We already have other concepts in the IOMMU API, like the domain ops lifecycle, which are almost self-contained but for needing an external prod to get started, so I'm naturally viewing this one the same way.

since we should only care about ownership at probe, hotplug, and other
places well outside critical fast-paths, I'm not sure we really need to keep
track of that anyway - it can always be recalculated by walking the
group->devices list,

It has to be locked against concurrent probe, and there isn't
currently any locking scheme that can support this. The owner_cnt is
effectively a new lock for this purpose. It is the same issue we
talked about with that VFIO patch you showed me.

Huh? How hard is it to hold group->mutex when reading or writing group->owner? Walking the list would only have to be done for *releasing* ownership and I'm pretty sure all the races there are benign - only probe/remove of the driver (or DMA API token) matching a current non-NULL owner matter; if two removes race, the first might end up releasing ownership "early", but the second is waiting to do that anyway so it's OK; if a remove races with a probe, the remove may end up leaving the owner set, but the probe is waiting to do that anyway so it's OK.

So, using the group->device_list would require adding something else
somewhere - which I think should happen when someone has
justification for another use of whatever that something else is.

Also, Greg's did have an objection to the the first version, with code
living in dd.c, that was basically probe time performance. I'm not
sure making this slower would really be welcomed..

Again, this does not affect probe at all, only remove, and TBH I'd expect the performance impact to be negligible. On any sensible system, IOMMU groups are not large. Heck, in the typical case I'd guess it's no worse than the time we currently spend on group notifiers. I was just making the point that there should not be a significant performance argument for needing to cache a count value.

and some of the relevant places have to do that anyway.

???

I was looking at iommu_group_remove_device() at the time, but of course we should always have seen an unbind before we get there - that one's on me, sorry for the confusion.

It has to be s It should be pretty straightforward for
iommu_bus_notifier to clear group->owner automatically upon an
unbind of the matching driver when it's no longer bound to any other
devices in the group either.

That not_bound/unbind notifier isn't currently triggred during
necessary failure paths of really_probe().

Eh? Just look at the context of patch #2, let alone the rest of the function, and tell me how, if we can't rely on BUS_NOTIFY_DRIVER_NOT_BOUND, calling .dma_cleanup *from the exact same place* is somehow more reliable?

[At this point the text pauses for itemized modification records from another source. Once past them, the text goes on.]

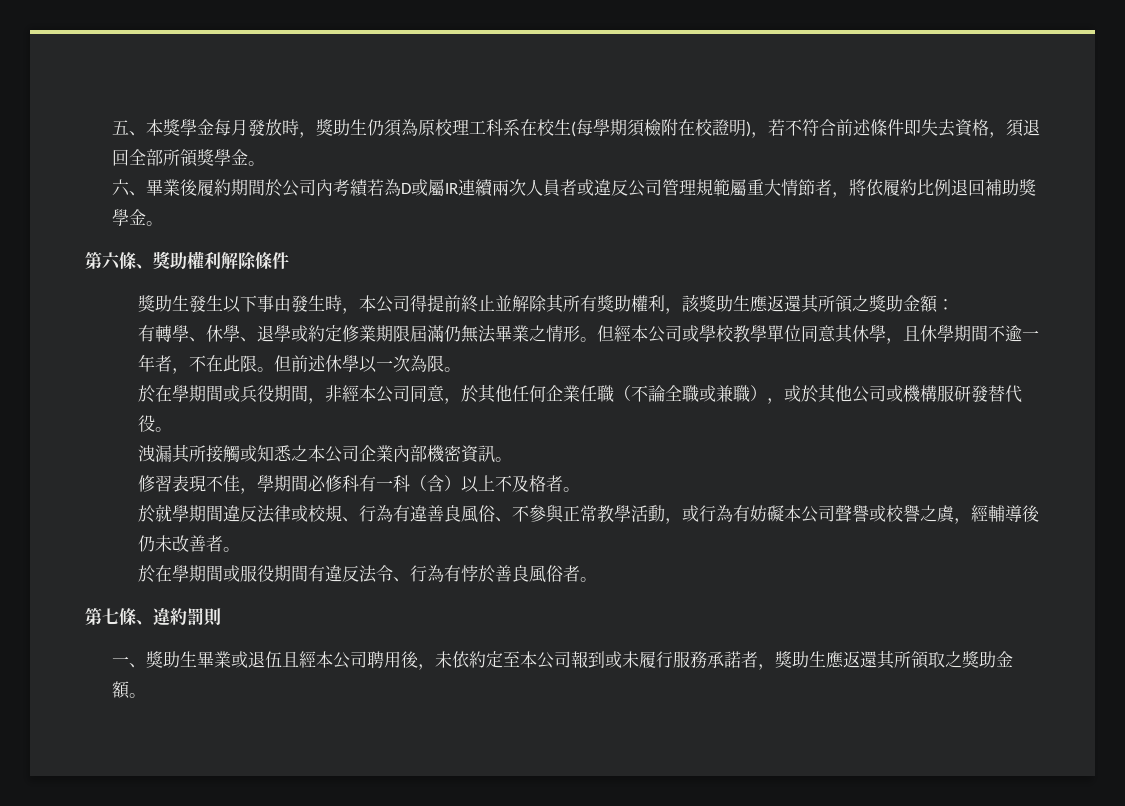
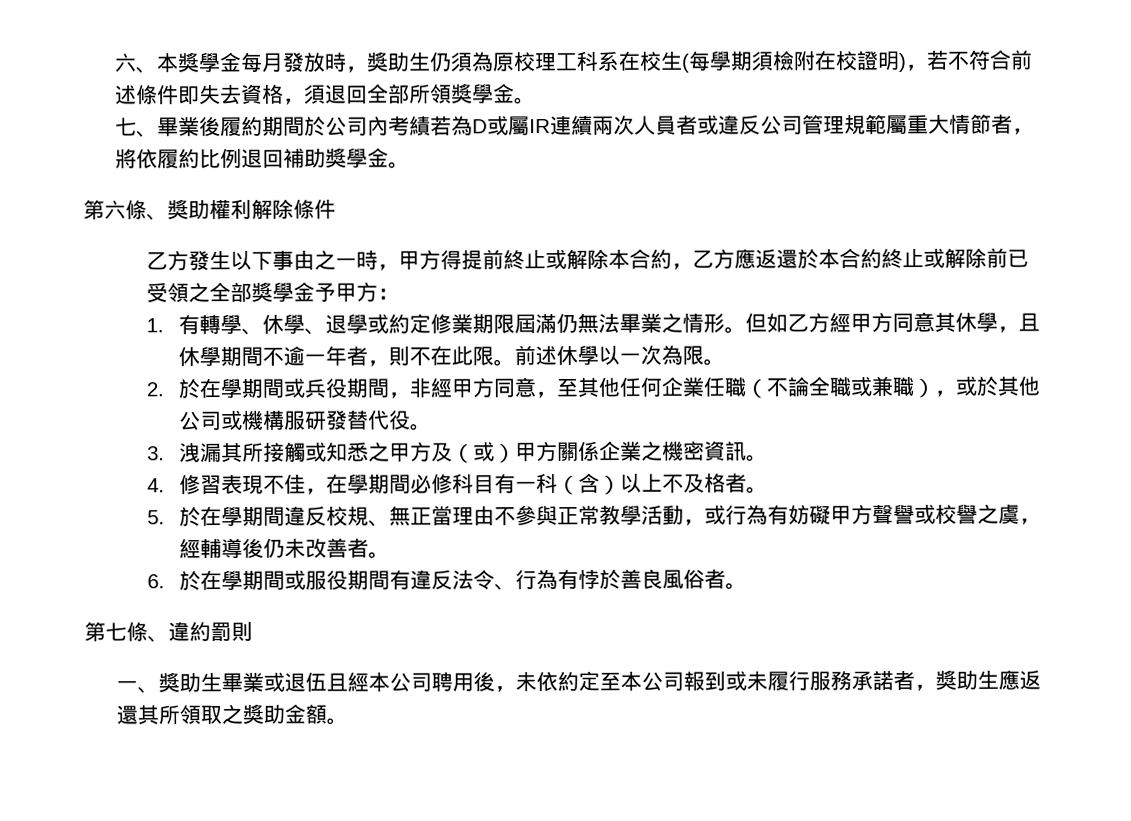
[111,120,129,135] 五 -> [113,53,136,73] 六
[111,179,130,196] 六 -> [114,117,137,137] 七
[138,295,190,312] 獎助生 -> [146,250,190,271] 乙方
[291,294,939,314] 發生時，本公司得提前終止並解除其所有獎助權利，該獎助生應返還其所領之獎助金額 -> [314,247,1030,271] [146,281,379,303] 之一時，甲方得提前終止或解除本合約，乙方應返還於本合約終止或解除前已受領之全部獎學金予甲方
(955, 304) none -> [146,318,165,333] 1.
[614,325,802,343] 經本公司或學校教學單位 -> [766,312,894,334] 如乙方經甲方
(190, 371) none -> [388,346,411,366] 則
[274,355,292,372] 但 -> (516, 363) none
(462, 369) none -> [146,382,165,397] 2.
[359,385,479,404] 本公司同意，於 -> [451,377,579,399] 甲方同意，至
(173, 429) none -> [147,446,166,461] 3.
[308,445,428,463] 本公司企業內部 -> [389,440,664,464] 甲方及（或）甲方關係企業之
(513, 459) none -> [147,478,166,493] 4.
(258, 491) none -> [326,473,349,494] 在
(360, 483) none -> [473,474,496,494] 目
[138,504,173,523] 於就 -> [147,506,223,527] 5.於在
[257,505,513,523] 法律或校規、行為有違善良風俗、 -> [326,505,496,527] 校規、無正當理由
[784,505,836,523] 本公司 -> [830,504,874,526] 甲方
(241, 549) none -> [147,574,166,589] 6.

AFAICS, a notifier handling both BUS_NOTIFY_UNBOUND_DRIVER and BUS_NOTIFY_DRIVER_NOT_BOUND would be directly equivalent to the callers of .dma_cleanup here.

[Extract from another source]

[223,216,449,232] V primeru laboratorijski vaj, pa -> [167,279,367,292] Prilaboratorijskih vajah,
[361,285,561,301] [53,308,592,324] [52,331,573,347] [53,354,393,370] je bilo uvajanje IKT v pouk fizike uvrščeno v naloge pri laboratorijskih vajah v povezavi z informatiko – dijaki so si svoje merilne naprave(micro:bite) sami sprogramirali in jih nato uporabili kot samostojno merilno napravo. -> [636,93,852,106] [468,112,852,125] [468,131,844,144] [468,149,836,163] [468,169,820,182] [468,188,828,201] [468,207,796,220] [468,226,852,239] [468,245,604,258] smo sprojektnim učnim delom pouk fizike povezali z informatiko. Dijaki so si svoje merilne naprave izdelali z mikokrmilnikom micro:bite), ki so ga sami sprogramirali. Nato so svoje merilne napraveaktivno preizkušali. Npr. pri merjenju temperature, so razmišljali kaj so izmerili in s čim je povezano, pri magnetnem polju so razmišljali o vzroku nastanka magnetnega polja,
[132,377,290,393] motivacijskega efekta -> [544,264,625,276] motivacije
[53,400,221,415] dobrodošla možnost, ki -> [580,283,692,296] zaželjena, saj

Even if this was patched up, it looks like spaghetti to me..

use-case) then it should be up to VFIO to decide when it's finally
finished with the whole group, rather than pretending we can keep
track of nested ownership claims from inside the API.

What nesting?

The current implementation of iommu_group_claim_dma_owner() allows owner_cnt to increase beyond 1, and correspondingly requires iommu_group_release_dma_owner() to be called the same number of times. It doesn't appear that VFIO needs that, and I'm not sure I'd trust any other potential users to get it right either.

Furthermore, If Greg was willing to compromise just far enough to let us put
driver_managed_dma in the 3-byte hole in the generic struct
device_driver,

Space was not an issue, the earlier version of this switched an
existing bool to a bitfield.

we wouldn't have to have quite so much boilerplate repeated across the
various bus implementations (I'm not suggesting to move any actual calls
back into the driver core, just the storage of flag itself).

Not sure that makes sense.. But I don't understand why we need to copy
and paste this code into every bus's dma_configure *shrug*

That's what I'm saying - right now every bus *has* to have a specific .dma_configure implementation if only to retrieve a semantically-identical flag from each bus-specific structure; there is zero possible code-sharing. With a generically-defined flag, there is some possibility for code-sharing now (e.g. patch #3 wouldn't be needed), and the potential for more in future.

FWIW I have some ideas for re-converging .dma_configure in future
which I think should probably be able to subsume this into a
completely generic common path, given a common flag.

This would be great!

Indeed, so if we're enthusiastic about future cleanup that necessitates a generic flag, why not make the flag generic to start with?

Thanks,
Robin.